A more recent example for the gulf between lofty ambitions and financial reality was the recovery fund, agreed in 2020 after the start of the pandemic. This time it was real money - again a little of €300 billion in grants. I can't count the number of commentators who rushed to declare that this was the EU's Hamiltonian moment - the beginnings of an EU fiscal union. But it was not to be.

The EU still relied on its members to guarantee the debt. The financial markets saw right through it. EU debt now trades at a premium interest rate to those of the member states. This was not supposed to happen.

You cannot fudge yourself into geopolitical leadership that way. For that you need real money. It would require a constitutional treaty to establish a fiscal union. The EU as it is constituted today cannot act as global power or even deliver economic stimulus.
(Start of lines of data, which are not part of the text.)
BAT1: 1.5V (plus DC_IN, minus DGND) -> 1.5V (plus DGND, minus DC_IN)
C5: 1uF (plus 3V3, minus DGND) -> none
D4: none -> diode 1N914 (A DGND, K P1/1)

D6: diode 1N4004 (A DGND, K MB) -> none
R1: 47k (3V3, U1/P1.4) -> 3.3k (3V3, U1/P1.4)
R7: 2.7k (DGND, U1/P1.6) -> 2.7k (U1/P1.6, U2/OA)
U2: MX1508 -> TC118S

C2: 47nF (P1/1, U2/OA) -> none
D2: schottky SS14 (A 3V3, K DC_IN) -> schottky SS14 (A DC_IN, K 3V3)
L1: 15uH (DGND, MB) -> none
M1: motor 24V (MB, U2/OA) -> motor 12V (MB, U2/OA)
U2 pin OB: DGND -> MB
I can still run a successful single market or customs union. It can regulate markets. But it cannot do what it really wants to do - become a geopolitical actor, a force of freedom, and a leader in green energy.

Or, for that matter, accept Ukraine as a member state. 
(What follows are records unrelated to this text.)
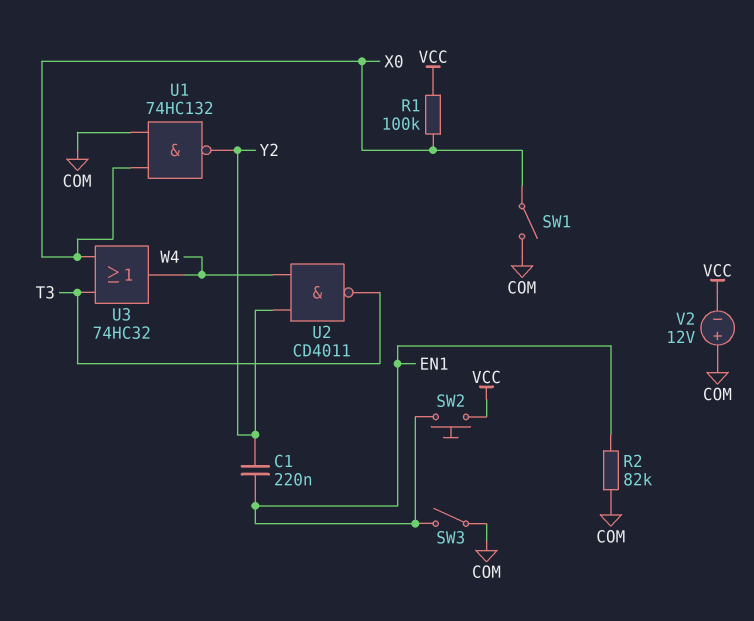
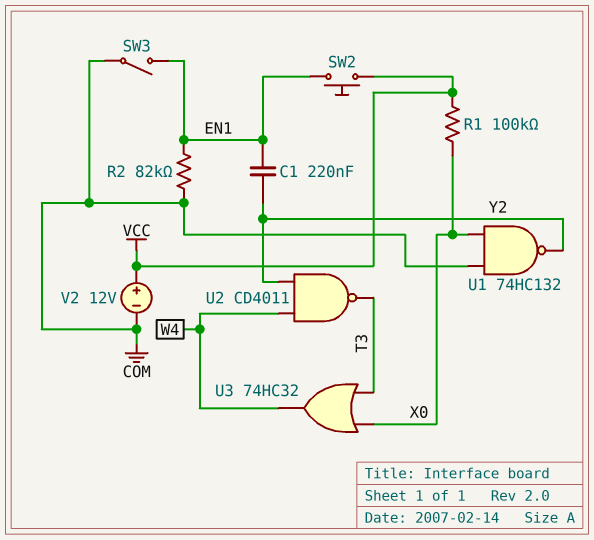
SW1: switch (COM, X0) -> none
V2: 12V (plus COM, minus VCC) -> 12V (plus VCC, minus COM)

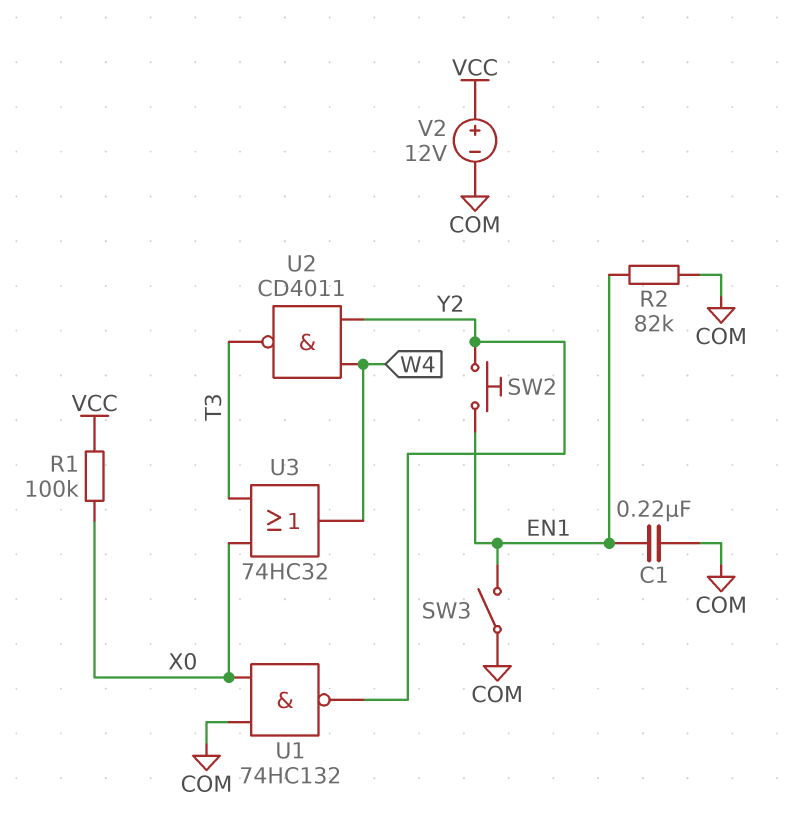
C1: 220nF (EN1, Y2) -> 220nF (COM, EN1)
SW2: button (EN1, VCC) -> button (EN1, Y2)

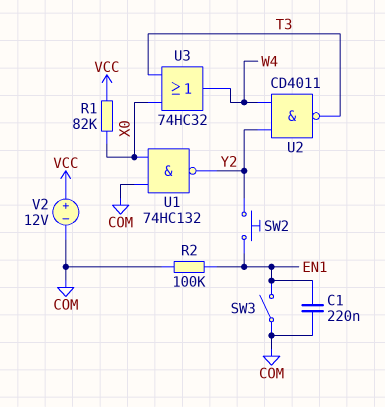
R1: 100k (VCC, X0) -> 82k (VCC, X0)
R2: 82k (COM, EN1) -> 100k (COM, EN1)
The EU may well accept Ukraine as a candidate for accession and then leave it to rot in the ante-chamber, just as happened with Turkey. Right now, the EU is structurally not equipped to deal with Ukraine. 

Despite pro-Ukrainian virtue-signalling at European summits and on social media, I would expect the tone to change once member states are presented with the bill for Ukrainian EU accession. Germany and the other net contributors would have to shoulder the lion share of the cost - at a time when their own economic model is coming under strain. Would Poland and Hungary be happy to give up their current status as net recipients of funds from the EU budget for the sake of Ukraine? Would Italy agree to become an even larger net contributor?
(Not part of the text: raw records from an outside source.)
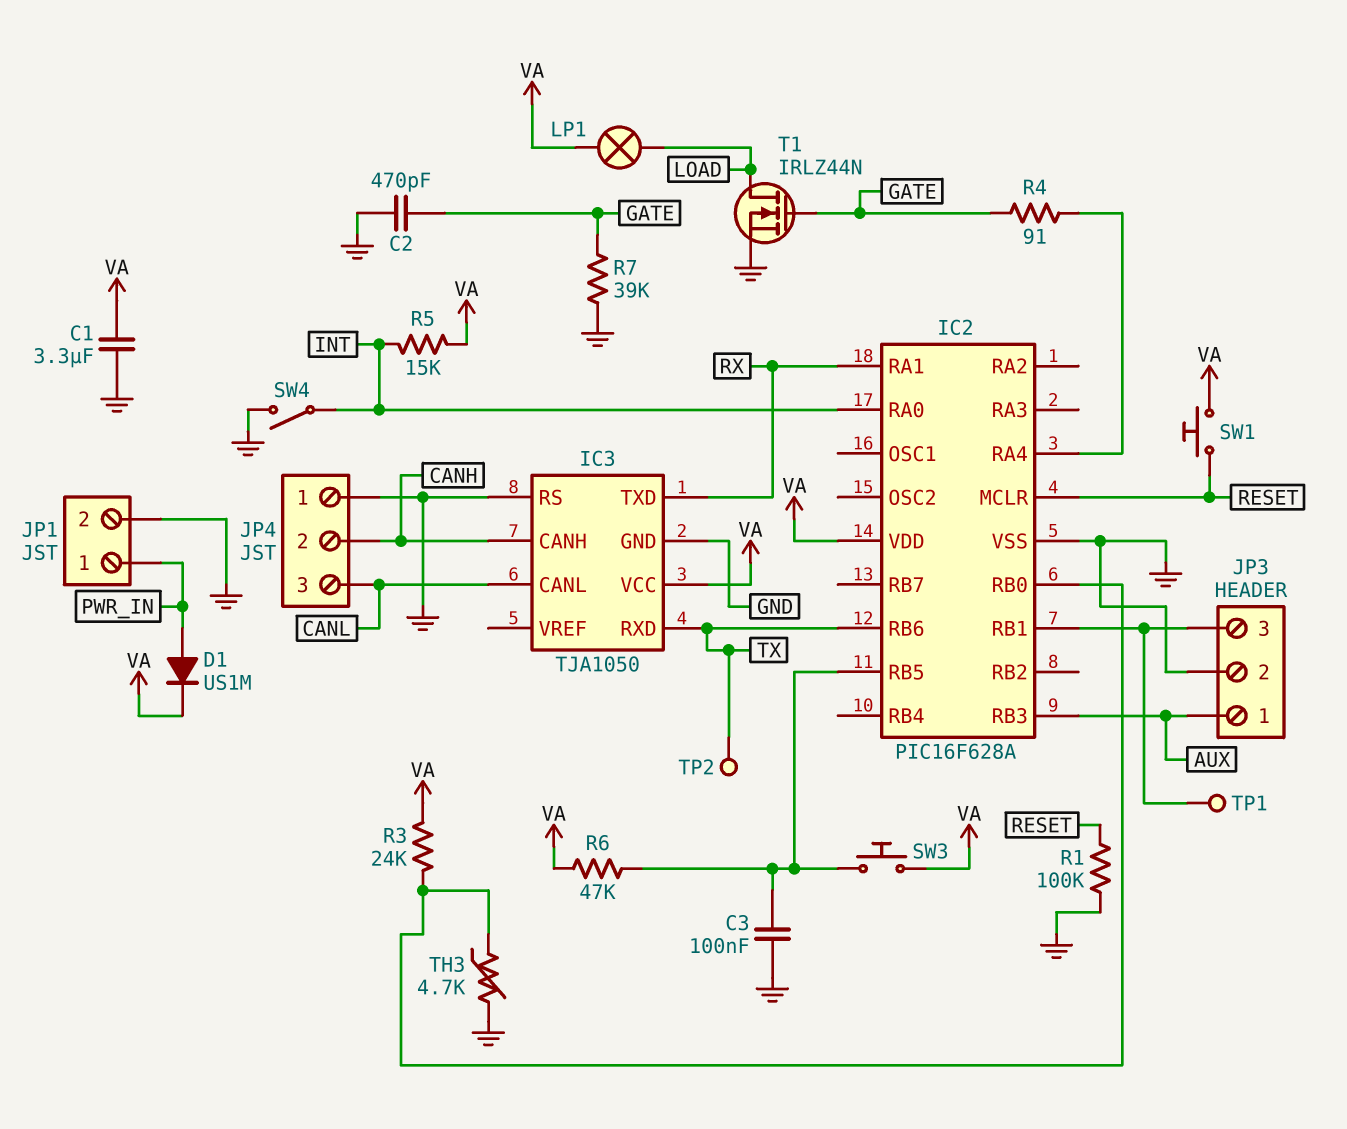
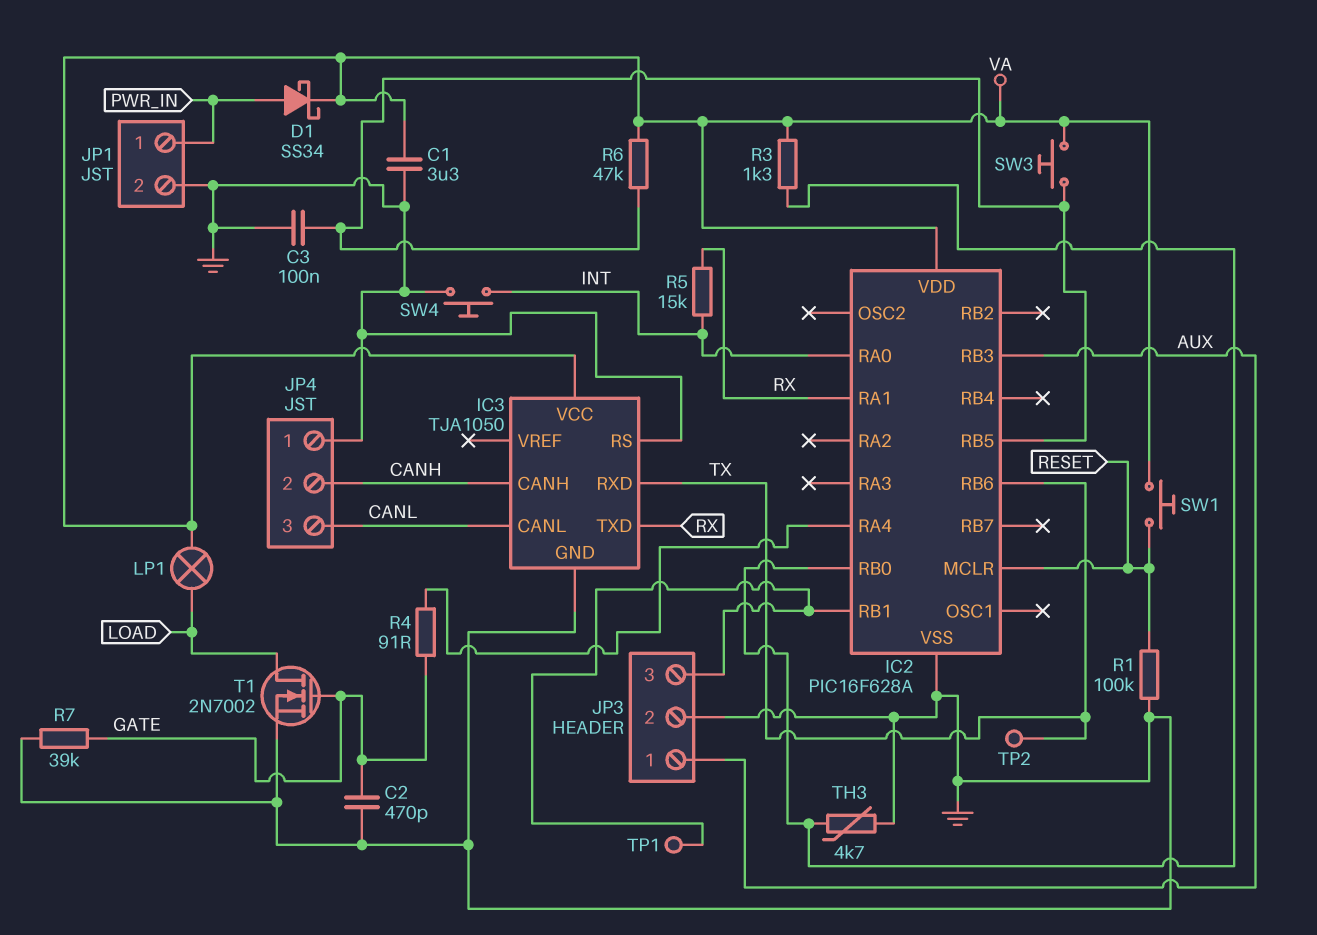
D1: diode US1M (A PWR_IN, K VA) -> schottky SS34 (A PWR_IN, K VA)
R3: 24k (IC2/RB0, VA) -> 1.3k (IC2/RB0, VA)
R5: 15k (INT, VA) -> 15k (INT, RX)
SW4: switch (GND, INT) -> button (GND, INT)
T1: NMOS IRLZ44N (G GATE, D LOAD, S GND) -> NMOS 2N7002 (G GATE, D LOAD, S GND)

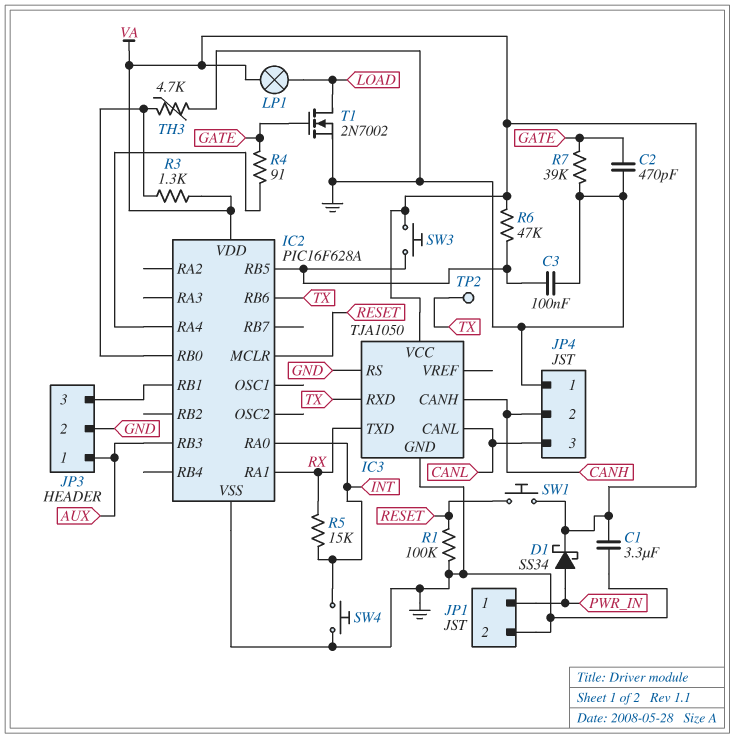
TP1: test point (IC2/RB1) -> none

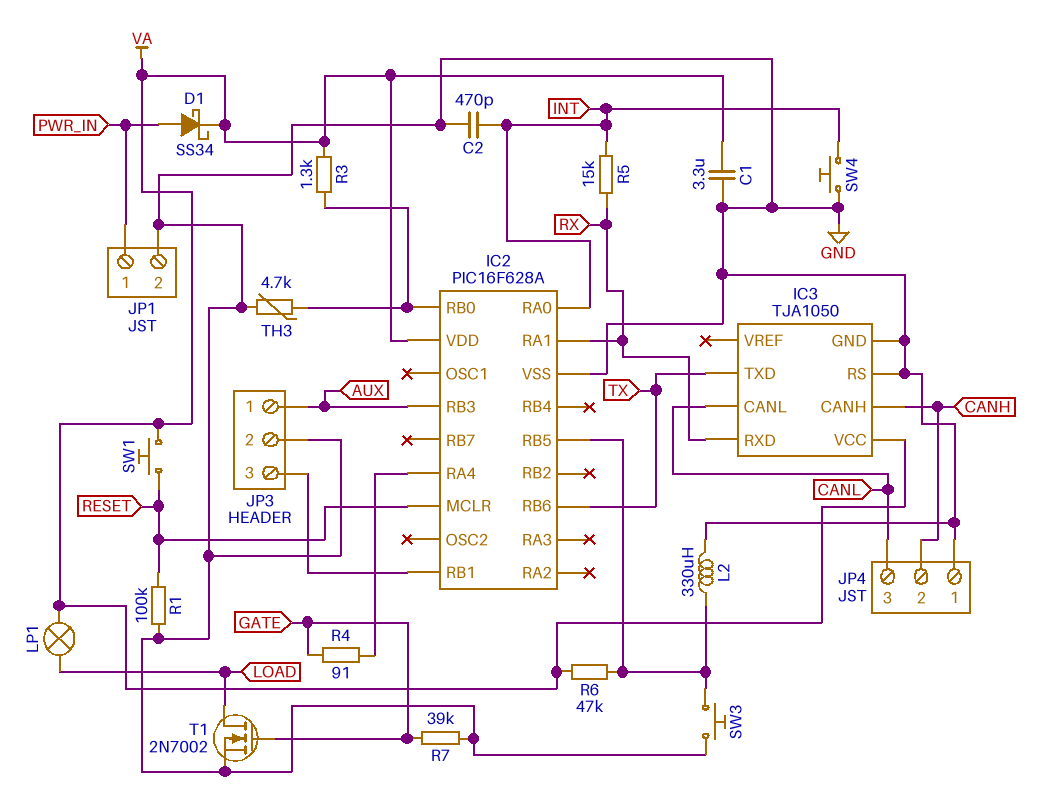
C2: 470pF (GATE, GND) -> 470pF (GND, INT)
C3: 100nF (GND, IC2/RB5) -> none
IC3 pin RXD: TX -> RX
IC3 pin TXD: RX -> TX
L2: none -> 330uH (GND, IC2/RB5)
SW3: button (IC2/RB5, VA) -> button (GND, IC2/RB5)
TP2: test point (TX) -> none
As a country with 43m inhabitants, Ukraine would displace Poland as the fifth largest EU member, after Germany, France, Italy and Spain. Ukraine's accession would dilute existing voting shares in the Council of Ministers, one of the two decision-making bodies of the EU. 

I believe there is a solution. The EU could adopt a two-tier membership structure - a fortified eurozone at the centre and an outer group of members. Ukraine could join that group. The frequently used word "associate member" would be too dismissive for what this would entail. A separation of the EU into an inner and an outer group would still include the customs union, the single market, and structural and regional aid for everybody. If the core group assigns itself an autonomous fiscal union, it could raise funds, on the EU's behalf, to finance Ukraine's reconstruction. Ukraine, along with other countries in the outer group, would have full voting rights on all issues except the monetary and fiscal union of which they are not part. In turn, they would enjoy a higher degree of national sovereignty in economic policy. 

I am not pretending that this would be easy to agree on. For as long as people are under the delusion that the recovery fund could act as a blueprint for a common European fiscal policy, there will be no pressure in favour of a formal treaty change. But it won't be possible to keep up that delusion forever. The cost of the status quo will become apparent. It would be an EU that disappoints; an EU with a diminished global role; and an EU that would not include Ukraine.

EU reform would also constitute a necessary prerequisite for the UK should it ever wish to rejoin. For all their differences, the Ukraine and the UK have a common dilemma in their relationship with the EU. Neither appears to have a viable alternative strategy outside the EU. Yet the EU as it is constituted today is not suited to their interests either. 

Of the three narratives I mentioned at the start, the UK's version has been one of the EU as a Common Market. The Ukrainians see the EU as a safe haven from Russian oppression. It is only that long defunct seeming notion of a formal political union, with a separate fiscal space, and a two-tier membership structure, that can deliver for Ukraine and for the EU itself if it wishes to develop into a global power. And, it would open a pathway for the UK to reconnect if it so wishes.